▸ EXERCISE GOAL: What are the lines from the top of the entries below through the line containing "pinky dip: (1234, 786)"? Return them exactly, both ends included, without the pictures.

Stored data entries
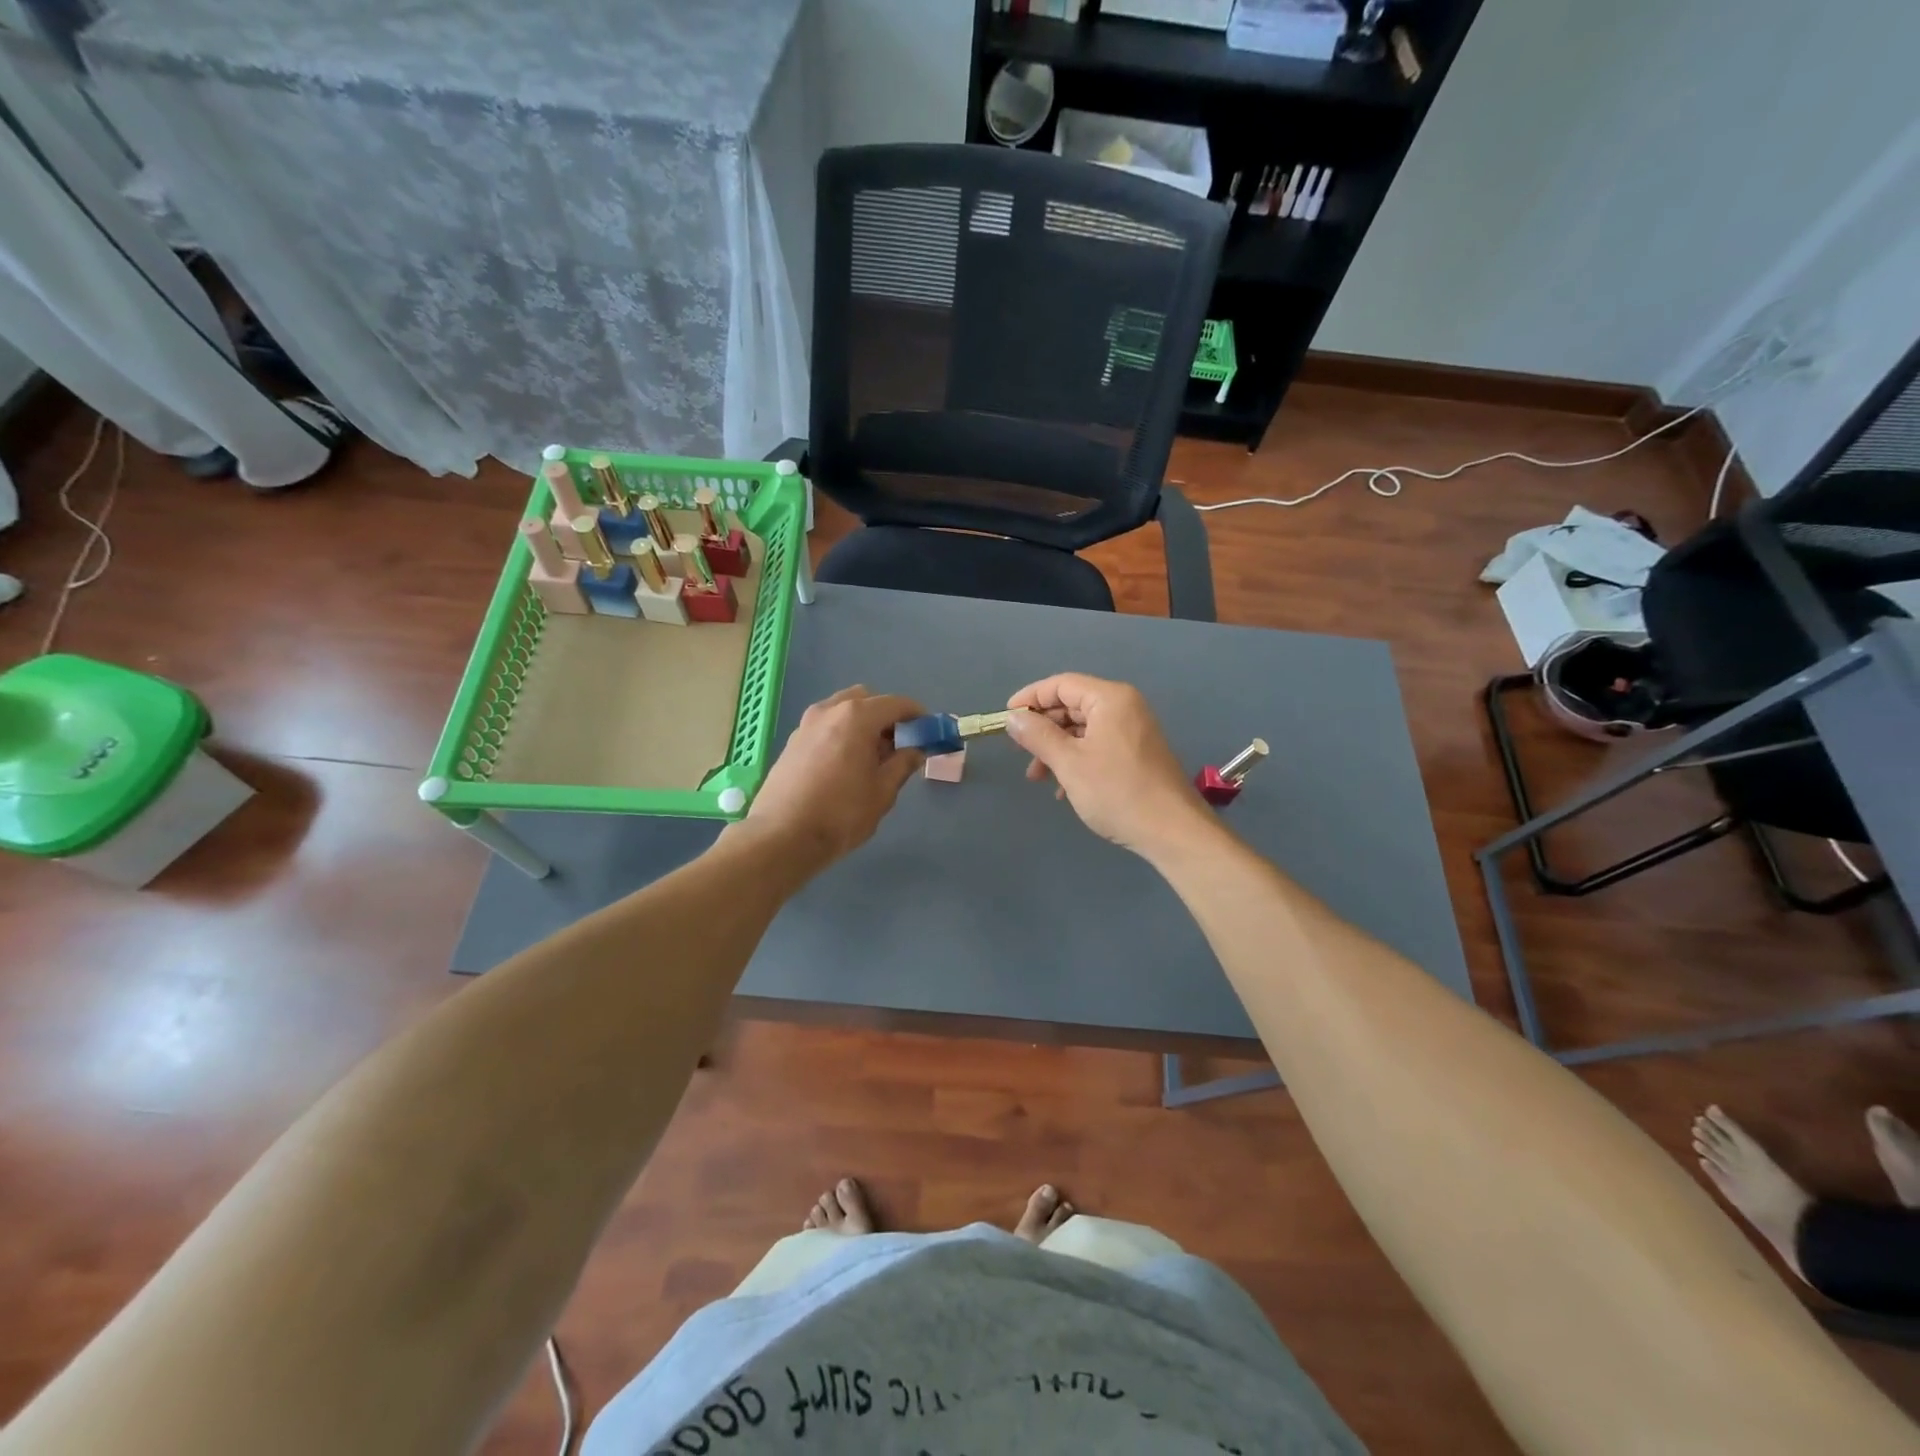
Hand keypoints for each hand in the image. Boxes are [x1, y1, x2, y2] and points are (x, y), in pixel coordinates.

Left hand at [738, 686, 924, 871]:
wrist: (781, 837)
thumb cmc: (841, 814)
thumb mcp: (882, 792)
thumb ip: (902, 764)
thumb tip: (915, 750)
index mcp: (856, 717)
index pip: (895, 704)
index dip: (916, 715)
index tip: (928, 731)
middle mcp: (829, 711)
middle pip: (866, 701)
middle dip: (886, 717)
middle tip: (897, 746)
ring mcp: (806, 725)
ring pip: (842, 712)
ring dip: (861, 725)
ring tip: (870, 759)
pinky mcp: (792, 743)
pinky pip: (825, 728)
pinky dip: (841, 735)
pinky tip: (844, 767)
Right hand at [1004, 673, 1212, 857]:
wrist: (1172, 831)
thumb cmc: (1117, 792)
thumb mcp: (1069, 763)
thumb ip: (1038, 736)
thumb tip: (1013, 717)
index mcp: (1110, 699)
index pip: (1061, 684)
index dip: (1030, 698)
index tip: (1005, 719)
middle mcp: (1124, 707)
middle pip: (1072, 705)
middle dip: (1043, 728)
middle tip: (1019, 752)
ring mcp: (1133, 730)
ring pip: (1083, 729)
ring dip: (1056, 749)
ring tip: (1038, 778)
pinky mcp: (1137, 753)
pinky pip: (1098, 746)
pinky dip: (1077, 760)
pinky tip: (1063, 789)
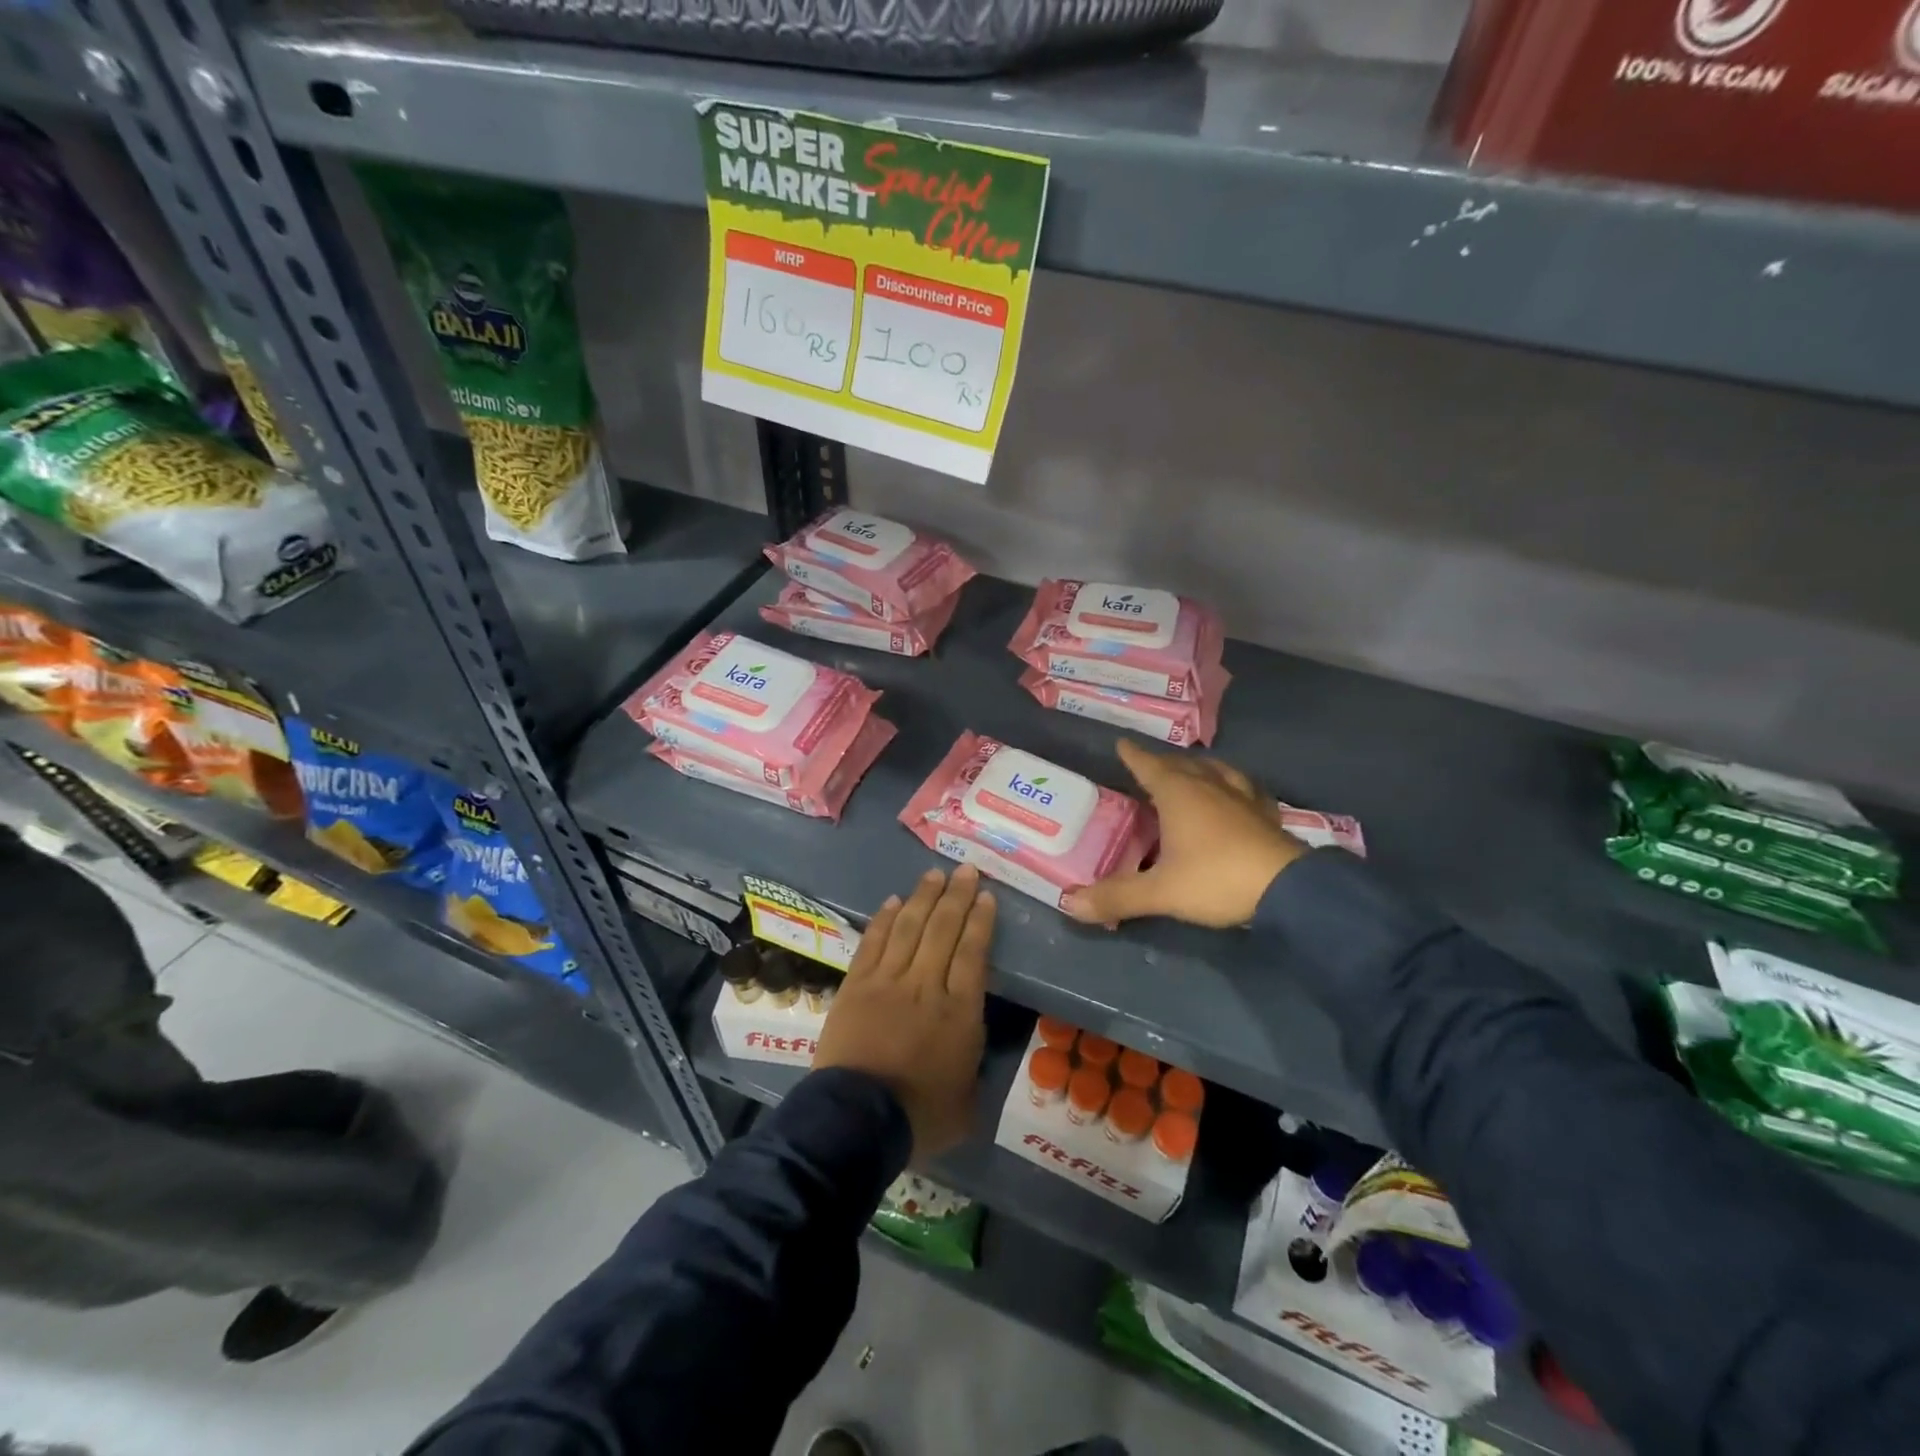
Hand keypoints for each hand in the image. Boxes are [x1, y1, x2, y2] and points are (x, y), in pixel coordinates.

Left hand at [815, 865, 996, 1160]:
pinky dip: (884, 920)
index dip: (980, 921)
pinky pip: (873, 943)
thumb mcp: (967, 1101)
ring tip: (934, 875)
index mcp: (959, 1011)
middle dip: (957, 897)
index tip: (986, 897)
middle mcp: (926, 985)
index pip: (973, 953)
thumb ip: (972, 1066)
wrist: (856, 1121)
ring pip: (909, 928)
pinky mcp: (856, 985)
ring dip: (923, 898)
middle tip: (966, 870)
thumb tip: (970, 1047)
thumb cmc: (918, 1116)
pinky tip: (892, 901)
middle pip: (943, 930)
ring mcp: (887, 981)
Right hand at [1063, 739, 1306, 928]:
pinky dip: (1234, 786)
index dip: (1133, 755)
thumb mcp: (1160, 892)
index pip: (1149, 766)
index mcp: (1179, 793)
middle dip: (1163, 763)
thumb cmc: (1216, 879)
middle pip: (1182, 764)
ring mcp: (1243, 797)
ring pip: (1217, 771)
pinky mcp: (1267, 815)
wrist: (1288, 891)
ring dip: (1200, 769)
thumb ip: (1116, 896)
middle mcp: (1210, 786)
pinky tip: (1237, 796)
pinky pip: (1246, 789)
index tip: (1121, 743)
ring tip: (1192, 773)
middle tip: (1149, 766)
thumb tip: (1069, 904)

▸ ANSWER TO THE EXERCISE:
Hand keypoints for each hand in the image. Boxes are [x1, y1, x2, y2] and points are (x, y), in pixel coordinates.

Left hand at [738, 686, 924, 871]:
wrist: (781, 837)
thumb cmc: (841, 814)
thumb mcp: (882, 792)
thumb ip: (902, 764)
thumb tip: (915, 750)
index mcp: (856, 717)
index pip: (895, 704)
index dip: (916, 715)
index tip: (928, 731)
middle mcp: (829, 711)
middle pip: (866, 701)
middle dip: (886, 717)
middle tip: (897, 746)
ring mcp: (806, 725)
ring pip: (842, 712)
ring dip: (861, 725)
ring tip: (870, 759)
pinky mcp: (792, 743)
pinky pip: (825, 728)
pinky dip: (841, 735)
pinky tip: (844, 767)
Right hand at [1004, 673, 1212, 857]:
wrist: (1172, 831)
thumb cmc: (1117, 792)
thumb mcp: (1069, 763)
thumb ip: (1038, 736)
thumb tip: (1013, 717)
index mcp: (1110, 699)
index pip: (1061, 684)
index dip: (1030, 698)
index tip: (1005, 719)
middle mcp: (1124, 707)
middle pip: (1072, 705)
middle dip: (1043, 728)
middle tip: (1019, 752)
ring mcp: (1133, 730)
ring pip: (1083, 729)
ring dip: (1056, 749)
ring tip: (1038, 778)
pinky mcp: (1137, 753)
pinky pip: (1098, 746)
pinky dip: (1077, 760)
pinky tip: (1063, 789)
Hand keypoints for each hand in the image. Boxes are [x1, y1, x2, y2] and points are (x, y), in pixel coordinates.

Left hand at [815, 865, 996, 1160]:
pinky dip: (884, 920)
index dip: (980, 921)
pinky pip: (873, 943)
thumb mcp: (967, 1101)
ring tip: (934, 875)
index mcp: (959, 1011)
middle dip: (957, 897)
index tip: (986, 897)
middle mcp: (926, 985)
index pip: (973, 953)
thumb ip: (972, 1066)
wrist: (856, 1121)
ring pip: (909, 928)
pinky mcp: (856, 985)
ring dip: (923, 898)
middle tip: (966, 870)
thumb tip: (970, 1047)
thumb cmc: (918, 1116)
pinky tip: (892, 901)
middle pip: (943, 930)
ring mcp: (887, 981)
Right hand at [1063, 739, 1306, 928]:
pinky dip: (1234, 786)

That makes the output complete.